Whoever ruled Tripoli tried to keep the caravan routes open, but all soon learned that desert nomads could not be brought under control more than a few score miles from the city walls. As a repercussion of their raids, running caravans south was a hazardous business best undertaken by large convoys of armed men. The city itself had had many masters, including the sultan of Morocco, the bey of Tunis, Ferdinand the Catholic of Spain, and the Knights of St. John (of Malta)—and now, a strange man called Yusuf Bashaw Karamanli.

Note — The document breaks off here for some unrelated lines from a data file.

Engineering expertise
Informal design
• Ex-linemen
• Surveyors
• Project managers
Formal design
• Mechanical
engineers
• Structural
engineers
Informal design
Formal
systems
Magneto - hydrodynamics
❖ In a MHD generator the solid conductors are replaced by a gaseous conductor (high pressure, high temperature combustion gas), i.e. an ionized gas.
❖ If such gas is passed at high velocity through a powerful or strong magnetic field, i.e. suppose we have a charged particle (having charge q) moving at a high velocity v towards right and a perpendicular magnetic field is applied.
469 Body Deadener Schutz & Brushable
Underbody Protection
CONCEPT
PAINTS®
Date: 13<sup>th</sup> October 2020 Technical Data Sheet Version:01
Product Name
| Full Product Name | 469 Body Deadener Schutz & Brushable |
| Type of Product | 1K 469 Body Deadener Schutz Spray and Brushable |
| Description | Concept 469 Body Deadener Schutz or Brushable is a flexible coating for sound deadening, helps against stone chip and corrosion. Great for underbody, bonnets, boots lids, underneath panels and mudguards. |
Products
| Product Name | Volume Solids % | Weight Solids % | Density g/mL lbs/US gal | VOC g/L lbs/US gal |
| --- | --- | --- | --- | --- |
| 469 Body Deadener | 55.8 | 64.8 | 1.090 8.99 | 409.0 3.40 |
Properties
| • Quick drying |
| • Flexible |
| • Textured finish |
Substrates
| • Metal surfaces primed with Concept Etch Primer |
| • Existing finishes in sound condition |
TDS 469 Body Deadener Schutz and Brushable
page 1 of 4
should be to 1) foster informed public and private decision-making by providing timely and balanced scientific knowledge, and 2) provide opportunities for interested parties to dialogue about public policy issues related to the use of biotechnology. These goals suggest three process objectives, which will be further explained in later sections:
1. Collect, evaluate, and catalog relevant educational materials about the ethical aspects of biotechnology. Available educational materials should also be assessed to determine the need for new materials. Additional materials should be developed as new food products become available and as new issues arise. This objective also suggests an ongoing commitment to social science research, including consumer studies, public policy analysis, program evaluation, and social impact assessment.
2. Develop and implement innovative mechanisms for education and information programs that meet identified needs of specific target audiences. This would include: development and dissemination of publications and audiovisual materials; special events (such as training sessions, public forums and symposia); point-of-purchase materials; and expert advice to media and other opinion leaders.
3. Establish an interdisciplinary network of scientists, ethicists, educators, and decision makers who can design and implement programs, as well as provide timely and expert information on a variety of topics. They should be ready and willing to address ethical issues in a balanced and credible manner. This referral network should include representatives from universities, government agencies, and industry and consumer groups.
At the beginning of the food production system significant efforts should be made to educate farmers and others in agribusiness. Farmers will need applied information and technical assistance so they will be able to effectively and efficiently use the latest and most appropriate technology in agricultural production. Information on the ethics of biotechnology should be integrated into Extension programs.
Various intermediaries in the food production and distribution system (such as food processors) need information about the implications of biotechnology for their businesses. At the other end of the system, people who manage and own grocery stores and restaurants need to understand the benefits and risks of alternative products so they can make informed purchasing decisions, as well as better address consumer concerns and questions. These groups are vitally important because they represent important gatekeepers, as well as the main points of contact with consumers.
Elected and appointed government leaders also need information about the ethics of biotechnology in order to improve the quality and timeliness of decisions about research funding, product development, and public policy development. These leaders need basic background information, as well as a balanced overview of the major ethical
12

IN THE SIXTEENTH CENTURY, Tripoli was invaded by the Turks. They governed, backed by a garrison of Janissaries. A Janissary was a soldier in an elite corps of Turkish troops drawn exclusively from abducted Christian boys trained to fight and brought up as Muslims. The Janissaries in Tripoli intermarried with Arab and Berber women, and their sons were called Cologhis. The Cologhis, inevitably, grew more powerful until a fateful day in 1711 when one of them, Ahmad Karamanli, invited the officers of the Turkish garrison to a sumptuous banquet—and promptly slaughtered all of them as they ate. Calling himself the “bashaw” or “pasha” and continuing to give fealty to the Sublime Porte, he founded a Tripolitanian dynasty that would rule for the next 125 years.
At the time English explorers began using Tripoli as a point of departure for black Africa, Yusuf Karamanli (Ahmad’s great-grandson) held Tripoli’s throne. To become bashaw, Yusuf, the youngest of three brothers, had murdered his oldest brother, deposed his father, and exiled his remaining brother. He ruled Tripoli from 1795 to 1835, extending his authority southward with bloody wars against nomadic tribes.